Another Dubona resident, Slobodan Nikolic, said a group of young people had been gathered on a park bench, singing and hanging out before the shooting.

At dawn on Friday, a heavy police presence could be seen in the area of the latest shooting.

Roughly 600 police officers had been deployed to the area, according to RTS, including members of an elite anti-terrorist unit who patrolled the highway.

Distraught relatives gathered outside the emergency medical centre in Belgrade, where at least eight of the wounded were hospitalised, N1 television reported. 

Serbia began three days of mourning on Friday during what is normally a festive time at the beginning of spring, when people normally flock outdoors and meet friends and families at local cafes. 

‘Difficult days’

Pope Francis was “deeply saddened” by the two mass shootings, the Vatican said Friday.

Mass school shootings are extremely rare in Serbia, with Vucic calling Wednesday’s tragedy “one of the most difficult days” in recent history.

The president said there were more than 760,000 registered firearms in the country of roughly 6.8 million people.

On Friday, the government tasked the interior ministry to urgently prepare changes to the weapon law to tighten up conditions for short firearms possession — pistols and handguns.

The measure is aimed at reducing by 90 percent the quantity of such weapons owned by businesses and individuals, a government statement said.

They also plan to announce an amnesty within a month, in which anyone who illegally possess such weapons — and explosive devices — will be able to hand them in without consequences, it said.

There are also plans to increase jail terms for the illegal production, possession, carrying of and trade in weapons.
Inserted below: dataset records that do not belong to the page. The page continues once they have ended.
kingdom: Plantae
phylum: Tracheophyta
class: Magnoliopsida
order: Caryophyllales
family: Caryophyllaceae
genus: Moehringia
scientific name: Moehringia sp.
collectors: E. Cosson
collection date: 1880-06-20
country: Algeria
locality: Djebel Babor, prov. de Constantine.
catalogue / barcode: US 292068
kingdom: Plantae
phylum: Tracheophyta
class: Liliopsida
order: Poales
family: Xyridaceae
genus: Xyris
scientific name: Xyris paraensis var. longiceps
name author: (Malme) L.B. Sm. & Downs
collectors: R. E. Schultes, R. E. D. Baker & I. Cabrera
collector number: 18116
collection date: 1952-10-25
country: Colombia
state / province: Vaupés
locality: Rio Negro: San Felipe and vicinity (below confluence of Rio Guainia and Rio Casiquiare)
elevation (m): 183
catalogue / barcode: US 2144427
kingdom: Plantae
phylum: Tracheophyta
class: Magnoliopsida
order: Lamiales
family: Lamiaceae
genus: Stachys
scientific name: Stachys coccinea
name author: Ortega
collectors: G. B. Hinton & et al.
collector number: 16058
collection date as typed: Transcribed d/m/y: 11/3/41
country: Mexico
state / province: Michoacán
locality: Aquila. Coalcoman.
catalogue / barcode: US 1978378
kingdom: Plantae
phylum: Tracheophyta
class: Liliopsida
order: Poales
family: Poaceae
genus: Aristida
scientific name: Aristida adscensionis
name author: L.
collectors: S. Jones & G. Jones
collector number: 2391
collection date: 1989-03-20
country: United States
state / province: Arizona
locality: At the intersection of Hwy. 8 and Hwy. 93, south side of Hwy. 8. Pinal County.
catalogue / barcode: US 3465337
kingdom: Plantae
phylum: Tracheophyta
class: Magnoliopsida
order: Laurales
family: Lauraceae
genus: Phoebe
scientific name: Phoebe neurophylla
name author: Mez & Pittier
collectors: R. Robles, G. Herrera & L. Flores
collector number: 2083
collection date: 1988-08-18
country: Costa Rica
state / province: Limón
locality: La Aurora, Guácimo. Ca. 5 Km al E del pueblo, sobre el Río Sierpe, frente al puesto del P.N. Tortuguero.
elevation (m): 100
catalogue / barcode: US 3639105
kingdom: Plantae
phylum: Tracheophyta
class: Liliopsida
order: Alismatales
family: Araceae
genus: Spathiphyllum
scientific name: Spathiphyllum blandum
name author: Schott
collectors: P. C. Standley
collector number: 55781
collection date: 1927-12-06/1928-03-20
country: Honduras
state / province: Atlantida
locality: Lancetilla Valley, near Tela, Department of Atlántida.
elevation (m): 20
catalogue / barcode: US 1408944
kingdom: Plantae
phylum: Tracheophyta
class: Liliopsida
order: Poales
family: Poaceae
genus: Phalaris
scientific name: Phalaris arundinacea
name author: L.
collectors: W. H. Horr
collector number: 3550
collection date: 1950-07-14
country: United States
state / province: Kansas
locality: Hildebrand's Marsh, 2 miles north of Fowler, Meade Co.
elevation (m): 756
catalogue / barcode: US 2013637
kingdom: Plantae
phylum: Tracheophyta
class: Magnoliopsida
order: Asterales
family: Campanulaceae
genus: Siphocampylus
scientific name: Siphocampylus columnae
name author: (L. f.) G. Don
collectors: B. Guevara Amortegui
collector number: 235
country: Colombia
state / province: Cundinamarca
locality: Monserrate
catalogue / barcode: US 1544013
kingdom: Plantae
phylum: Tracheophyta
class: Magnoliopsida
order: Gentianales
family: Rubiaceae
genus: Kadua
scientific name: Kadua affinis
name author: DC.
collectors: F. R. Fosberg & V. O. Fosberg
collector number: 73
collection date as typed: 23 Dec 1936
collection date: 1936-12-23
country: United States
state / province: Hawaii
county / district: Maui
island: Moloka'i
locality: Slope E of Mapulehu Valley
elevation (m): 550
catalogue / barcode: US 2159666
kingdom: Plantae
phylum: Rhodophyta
Gun ownership is high in Serbia, where shooting ranges are popular, although special permits are required to possess firearms.

The wars in the Balkans during the 1990s during the bloody breakup of Yugoslavia also saw a large number of weapons circulate in the region.

On Thursday, Belgrade churches held masses for the victims of the school shooting. The head of the Serbian Orthodox Church Patriarch Porfirije called the killings a “catastrophe, the likes of which has never happened in our nation and our homeland”.

In the last mass shooting in the Mladenovac area, in April 2013, a war veteran killed 13 relatives and neighbours during a house-to-house rampage.